Main Factors Affecting the Performance of Silicon Steel Sheets in Motors

Main Factors Affecting the Performance of Silicon Steel Sheets in Motors ● **Silicon content and impurities**   Silicon plays a decisive role in the properties of silicon steel sheets. Adding silicon to iron increases electrical resistivity and helps separate harmful carbon impurities. Although silicon addition slightly reduces magnetic flux density in pure iron, it **significantly lowers core loss**.

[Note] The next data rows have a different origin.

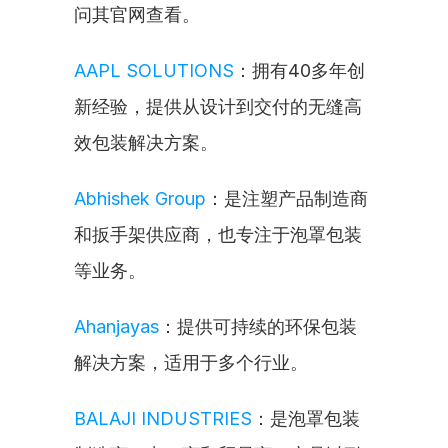
问其官网查看。
AAPL SOLUTIONS
：拥有40多年创
新经验，提供从设计到交付的无缝高
效包装解决方案。
Abhishek Group
：是注塑产品制造商
和扳手架供应商，也专注于泡罩包装
等业务。
Ahanjayas
：提供可持续的环保包装
解决方案，适用于多个行业。
BALAJI INDUSTRIES
：是泡罩包装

As silicon content increases, hardness and brittleness rise, creating difficulties in rolling, punching, shearing, and machining. At present, the silicon content of silicon steel sheets generally does not exceed **4.5%**; higher silicon content makes rolling and processing extremely difficult. ● **Thickness**   Eddy current loss in the core is proportional to the **square of the sheet thickness**. For the same grade of silicon steel, **thinner sheets yield lower core loss**, but increase manufacturing time and reduce stacking factor.   General motors use **0.5 mm thick** silicon steel sheets. For large steam turbine generators with strict core loss requirements, **0.35 mm thick** sheets are used. ● **Stress**   Stress generated during punching, stacking, or core winding **degrades magnetic properties** and increases core loss. A visible dark stress band forms within approximately 1 mm of the punched/sheared edge.   **Annealing** is typically used to relieve stress and restore original magnetic performance. High-performance cold-rolled silicon steel is **especially sensitive to stress**. ● **Grain orientation**   Silicon steel is a cubic polycrystalline material with three mutually perpendicular easy magnetization directions. In conventional material, grains are randomly oriented.   Through manufacturing processes, grains can be aligned such that one axis is parallel to the rolling direction and another is perpendicular to the sheet surface. This material, with **one dominant easy magnetization direction**, is called **grain-oriented silicon steel**; it has excellent magnetic properties along the rolling direction but poorer performance in other directions. **Non-oriented silicon steel** has randomly distributed grains, with similar magnetic properties in all directions.   There is also **double-oriented silicon steel**, which has two mutually perpendicular easy magnetization directions (both in the rolling plane, one parallel to rolling). Although ideal for motor cores, it involves complex processing and high cost.